#### [TASK GOAL]
Retype all of the material exactly, leaving no line out.

#### [PROVIDED INFORMATION]

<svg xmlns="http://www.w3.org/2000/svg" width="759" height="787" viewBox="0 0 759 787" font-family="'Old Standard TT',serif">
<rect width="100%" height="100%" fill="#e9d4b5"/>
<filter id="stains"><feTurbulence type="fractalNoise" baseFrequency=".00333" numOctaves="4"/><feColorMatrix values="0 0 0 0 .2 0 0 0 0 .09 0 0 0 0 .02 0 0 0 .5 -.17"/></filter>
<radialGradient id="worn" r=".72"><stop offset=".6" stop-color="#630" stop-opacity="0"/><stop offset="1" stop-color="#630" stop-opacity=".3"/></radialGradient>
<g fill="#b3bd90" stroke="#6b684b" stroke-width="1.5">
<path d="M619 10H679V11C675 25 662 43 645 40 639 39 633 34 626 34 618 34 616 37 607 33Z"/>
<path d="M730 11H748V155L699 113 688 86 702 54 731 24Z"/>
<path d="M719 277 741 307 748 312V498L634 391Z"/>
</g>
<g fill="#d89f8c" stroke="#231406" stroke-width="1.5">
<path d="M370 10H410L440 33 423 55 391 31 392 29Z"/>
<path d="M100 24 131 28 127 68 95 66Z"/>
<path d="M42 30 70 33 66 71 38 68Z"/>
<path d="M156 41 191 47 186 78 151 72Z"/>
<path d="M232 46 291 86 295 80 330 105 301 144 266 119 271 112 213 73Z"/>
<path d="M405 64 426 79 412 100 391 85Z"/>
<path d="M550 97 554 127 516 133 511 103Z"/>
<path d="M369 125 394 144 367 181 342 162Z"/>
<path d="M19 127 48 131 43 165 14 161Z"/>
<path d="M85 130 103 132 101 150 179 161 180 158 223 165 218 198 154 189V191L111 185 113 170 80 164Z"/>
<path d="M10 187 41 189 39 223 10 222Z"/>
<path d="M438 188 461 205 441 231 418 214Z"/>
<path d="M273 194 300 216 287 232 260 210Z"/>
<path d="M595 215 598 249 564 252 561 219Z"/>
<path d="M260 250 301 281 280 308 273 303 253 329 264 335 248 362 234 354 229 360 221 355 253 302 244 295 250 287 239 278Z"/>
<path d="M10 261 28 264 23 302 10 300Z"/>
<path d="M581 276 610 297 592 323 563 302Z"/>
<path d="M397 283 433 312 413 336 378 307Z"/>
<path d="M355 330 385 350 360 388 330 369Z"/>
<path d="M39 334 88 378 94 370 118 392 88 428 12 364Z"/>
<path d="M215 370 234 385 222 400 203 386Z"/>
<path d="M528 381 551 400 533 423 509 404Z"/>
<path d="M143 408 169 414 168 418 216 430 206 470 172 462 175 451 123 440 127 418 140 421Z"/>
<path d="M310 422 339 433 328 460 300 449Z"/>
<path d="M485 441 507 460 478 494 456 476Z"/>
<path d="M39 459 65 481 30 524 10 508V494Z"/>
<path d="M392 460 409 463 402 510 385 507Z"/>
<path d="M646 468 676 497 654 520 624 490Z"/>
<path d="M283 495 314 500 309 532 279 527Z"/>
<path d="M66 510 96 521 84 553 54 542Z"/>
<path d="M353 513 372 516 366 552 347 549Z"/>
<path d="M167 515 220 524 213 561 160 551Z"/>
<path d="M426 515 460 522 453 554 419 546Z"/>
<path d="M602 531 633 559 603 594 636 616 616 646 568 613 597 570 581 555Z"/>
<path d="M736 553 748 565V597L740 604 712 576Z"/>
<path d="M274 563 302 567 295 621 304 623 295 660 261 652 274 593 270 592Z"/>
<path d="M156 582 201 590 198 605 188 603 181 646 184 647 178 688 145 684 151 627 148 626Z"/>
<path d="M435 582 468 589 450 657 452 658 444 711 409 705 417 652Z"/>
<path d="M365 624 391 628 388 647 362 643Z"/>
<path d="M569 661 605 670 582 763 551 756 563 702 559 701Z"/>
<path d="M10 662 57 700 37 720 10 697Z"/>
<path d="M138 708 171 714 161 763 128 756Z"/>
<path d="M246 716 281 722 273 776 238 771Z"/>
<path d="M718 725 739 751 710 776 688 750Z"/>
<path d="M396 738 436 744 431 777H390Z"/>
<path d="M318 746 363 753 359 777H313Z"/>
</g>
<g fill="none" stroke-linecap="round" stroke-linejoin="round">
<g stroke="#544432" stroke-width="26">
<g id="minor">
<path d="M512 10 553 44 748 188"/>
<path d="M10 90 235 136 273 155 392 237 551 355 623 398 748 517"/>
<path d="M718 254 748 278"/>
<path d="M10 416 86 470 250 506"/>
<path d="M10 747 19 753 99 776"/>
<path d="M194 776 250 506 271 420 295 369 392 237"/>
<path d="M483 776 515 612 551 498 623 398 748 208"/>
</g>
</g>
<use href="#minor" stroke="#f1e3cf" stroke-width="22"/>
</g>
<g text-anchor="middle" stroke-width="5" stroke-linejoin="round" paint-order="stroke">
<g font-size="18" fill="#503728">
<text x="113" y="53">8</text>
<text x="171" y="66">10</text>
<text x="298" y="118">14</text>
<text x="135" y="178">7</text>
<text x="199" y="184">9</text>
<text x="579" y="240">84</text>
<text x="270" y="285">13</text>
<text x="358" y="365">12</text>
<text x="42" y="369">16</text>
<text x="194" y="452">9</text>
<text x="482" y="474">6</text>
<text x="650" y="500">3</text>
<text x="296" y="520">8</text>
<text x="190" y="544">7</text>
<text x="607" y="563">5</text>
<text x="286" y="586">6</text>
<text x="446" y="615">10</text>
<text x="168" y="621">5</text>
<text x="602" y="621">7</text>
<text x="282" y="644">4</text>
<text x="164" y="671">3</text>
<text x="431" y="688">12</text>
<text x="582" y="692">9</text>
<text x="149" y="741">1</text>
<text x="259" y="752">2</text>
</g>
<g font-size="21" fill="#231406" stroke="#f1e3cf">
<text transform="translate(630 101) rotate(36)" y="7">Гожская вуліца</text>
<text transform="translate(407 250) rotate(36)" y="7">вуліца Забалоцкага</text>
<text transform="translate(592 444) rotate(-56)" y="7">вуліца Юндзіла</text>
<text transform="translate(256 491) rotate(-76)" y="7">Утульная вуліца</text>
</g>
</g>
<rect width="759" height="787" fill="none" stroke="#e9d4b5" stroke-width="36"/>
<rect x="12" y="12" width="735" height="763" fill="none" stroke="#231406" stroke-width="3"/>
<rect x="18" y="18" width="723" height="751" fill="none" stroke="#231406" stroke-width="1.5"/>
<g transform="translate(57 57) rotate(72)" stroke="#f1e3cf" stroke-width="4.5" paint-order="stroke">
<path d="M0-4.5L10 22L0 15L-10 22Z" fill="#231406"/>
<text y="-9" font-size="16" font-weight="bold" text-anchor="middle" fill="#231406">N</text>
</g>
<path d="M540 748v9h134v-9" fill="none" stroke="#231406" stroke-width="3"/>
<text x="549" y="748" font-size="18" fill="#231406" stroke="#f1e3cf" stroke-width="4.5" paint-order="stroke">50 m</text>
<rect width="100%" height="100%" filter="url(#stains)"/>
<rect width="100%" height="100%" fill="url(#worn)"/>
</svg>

#### [RESPONSE TO THIS TASK]
<svg xmlns="http://www.w3.org/2000/svg" width="759" height="787" viewBox="0 0 759 787" font-family="'Old Standard TT',serif">
<rect width="100%" height="100%" fill="#e9d4b5"/>
<filter id="stains"><feTurbulence type="fractalNoise" baseFrequency=".00333" numOctaves="4"/><feColorMatrix values="0 0 0 0 .2 0 0 0 0 .09 0 0 0 0 .02 0 0 0 .5 -.17"/></filter>
<radialGradient id="worn" r=".72"><stop offset=".6" stop-color="#630" stop-opacity="0"/><stop offset="1" stop-color="#630" stop-opacity=".3"/></radialGradient>
<g fill="#b3bd90" stroke="#6b684b" stroke-width="1.5">
<path d="M619 10H679V11C675 25 662 43 645 40 639 39 633 34 626 34 618 34 616 37 607 33Z"/>
<path d="M730 11H748V155L699 113 688 86 702 54 731 24Z"/>
<path d="M719 277 741 307 748 312V498L634 391Z"/>
</g>
<g fill="#d89f8c" stroke="#231406" stroke-width="1.5">
<path d="M370 10H410L440 33 423 55 391 31 392 29Z"/>
<path d="M100 24 131 28 127 68 95 66Z"/>
<path d="M42 30 70 33 66 71 38 68Z"/>
<path d="M156 41 191 47 186 78 151 72Z"/>
<path d="M232 46 291 86 295 80 330 105 301 144 266 119 271 112 213 73Z"/>
<path d="M405 64 426 79 412 100 391 85Z"/>
<path d="M550 97 554 127 516 133 511 103Z"/>
<path d="M369 125 394 144 367 181 342 162Z"/>
<path d="M19 127 48 131 43 165 14 161Z"/>
<path d="M85 130 103 132 101 150 179 161 180 158 223 165 218 198 154 189V191L111 185 113 170 80 164Z"/>
<path d="M10 187 41 189 39 223 10 222Z"/>
<path d="M438 188 461 205 441 231 418 214Z"/>
<path d="M273 194 300 216 287 232 260 210Z"/>
<path d="M595 215 598 249 564 252 561 219Z"/>
<path d="M260 250 301 281 280 308 273 303 253 329 264 335 248 362 234 354 229 360 221 355 253 302 244 295 250 287 239 278Z"/>
<path d="M10 261 28 264 23 302 10 300Z"/>
<path d="M581 276 610 297 592 323 563 302Z"/>
<path d="M397 283 433 312 413 336 378 307Z"/>
<path d="M355 330 385 350 360 388 330 369Z"/>
<path d="M39 334 88 378 94 370 118 392 88 428 12 364Z"/>
<path d="M215 370 234 385 222 400 203 386Z"/>
<path d="M528 381 551 400 533 423 509 404Z"/>
<path d="M143 408 169 414 168 418 216 430 206 470 172 462 175 451 123 440 127 418 140 421Z"/>
<path d="M310 422 339 433 328 460 300 449Z"/>
<path d="M485 441 507 460 478 494 456 476Z"/>
<path d="M39 459 65 481 30 524 10 508V494Z"/>
<path d="M392 460 409 463 402 510 385 507Z"/>
<path d="M646 468 676 497 654 520 624 490Z"/>
<path d="M283 495 314 500 309 532 279 527Z"/>
<path d="M66 510 96 521 84 553 54 542Z"/>
<path d="M353 513 372 516 366 552 347 549Z"/>
<path d="M167 515 220 524 213 561 160 551Z"/>
<path d="M426 515 460 522 453 554 419 546Z"/>
<path d="M602 531 633 559 603 594 636 616 616 646 568 613 597 570 581 555Z"/>
<path d="M736 553 748 565V597L740 604 712 576Z"/>
<path d="M274 563 302 567 295 621 304 623 295 660 261 652 274 593 270 592Z"/>
<path d="M156 582 201 590 198 605 188 603 181 646 184 647 178 688 145 684 151 627 148 626Z"/>
<path d="M435 582 468 589 450 657 452 658 444 711 409 705 417 652Z"/>
<path d="M365 624 391 628 388 647 362 643Z"/>
<path d="M569 661 605 670 582 763 551 756 563 702 559 701Z"/>
<path d="M10 662 57 700 37 720 10 697Z"/>
<path d="M138 708 171 714 161 763 128 756Z"/>
<path d="M246 716 281 722 273 776 238 771Z"/>
<path d="M718 725 739 751 710 776 688 750Z"/>
<path d="M396 738 436 744 431 777H390Z"/>
<path d="M318 746 363 753 359 777H313Z"/>
</g>
<g fill="none" stroke-linecap="round" stroke-linejoin="round">
<g stroke="#544432" stroke-width="26">
<g id="minor">
<path d="M512 10 553 44 748 188"/>
<path d="M10 90 235 136 273 155 392 237 551 355 623 398 748 517"/>
<path d="M718 254 748 278"/>
<path d="M10 416 86 470 250 506"/>
<path d="M10 747 19 753 99 776"/>
<path d="M194 776 250 506 271 420 295 369 392 237"/>
<path d="M483 776 515 612 551 498 623 398 748 208"/>
</g>
</g>
<use href="#minor" stroke="#f1e3cf" stroke-width="22"/>
</g>
<g text-anchor="middle" stroke-width="5" stroke-linejoin="round" paint-order="stroke">
<g font-size="18" fill="#503728">
<text x="113" y="53">8</text>
<text x="171" y="66">10</text>
<text x="298" y="118">14</text>
<text x="135" y="178">7</text>
<text x="199" y="184">9</text>
<text x="579" y="240">84</text>
<text x="270" y="285">13</text>
<text x="358" y="365">12</text>
<text x="42" y="369">16</text>
<text x="194" y="452">9</text>
<text x="482" y="474">6</text>
<text x="650" y="500">3</text>
<text x="296" y="520">8</text>
<text x="190" y="544">7</text>
<text x="607" y="563">5</text>
<text x="286" y="586">6</text>
<text x="446" y="615">10</text>
<text x="168" y="621">5</text>
<text x="602" y="621">7</text>
<text x="282" y="644">4</text>
<text x="164" y="671">3</text>
<text x="431" y="688">12</text>
<text x="582" y="692">9</text>
<text x="149" y="741">1</text>
<text x="259" y="752">2</text>
</g>
<g font-size="21" fill="#231406" stroke="#f1e3cf">
<text transform="translate(630 101) rotate(36)" y="7">Гожская вуліца</text>
<text transform="translate(407 250) rotate(36)" y="7">вуліца Забалоцкага</text>
<text transform="translate(592 444) rotate(-56)" y="7">вуліца Юндзіла</text>
<text transform="translate(256 491) rotate(-76)" y="7">Утульная вуліца</text>
</g>
</g>
<rect width="759" height="787" fill="none" stroke="#e9d4b5" stroke-width="36"/>
<rect x="12" y="12" width="735" height="763" fill="none" stroke="#231406" stroke-width="3"/>
<rect x="18" y="18" width="723" height="751" fill="none" stroke="#231406" stroke-width="1.5"/>
<g transform="translate(57 57) rotate(72)" stroke="#f1e3cf" stroke-width="4.5" paint-order="stroke">
<path d="M0-4.5L10 22L0 15L-10 22Z" fill="#231406"/>
<text y="-9" font-size="16" font-weight="bold" text-anchor="middle" fill="#231406">N</text>
</g>
<path d="M540 748v9h134v-9" fill="none" stroke="#231406" stroke-width="3"/>
<text x="549" y="748" font-size="18" fill="#231406" stroke="#f1e3cf" stroke-width="4.5" paint-order="stroke">50 m</text>
<rect width="100%" height="100%" filter="url(#stains)"/>
<rect width="100%" height="100%" fill="url(#worn)"/>
</svg>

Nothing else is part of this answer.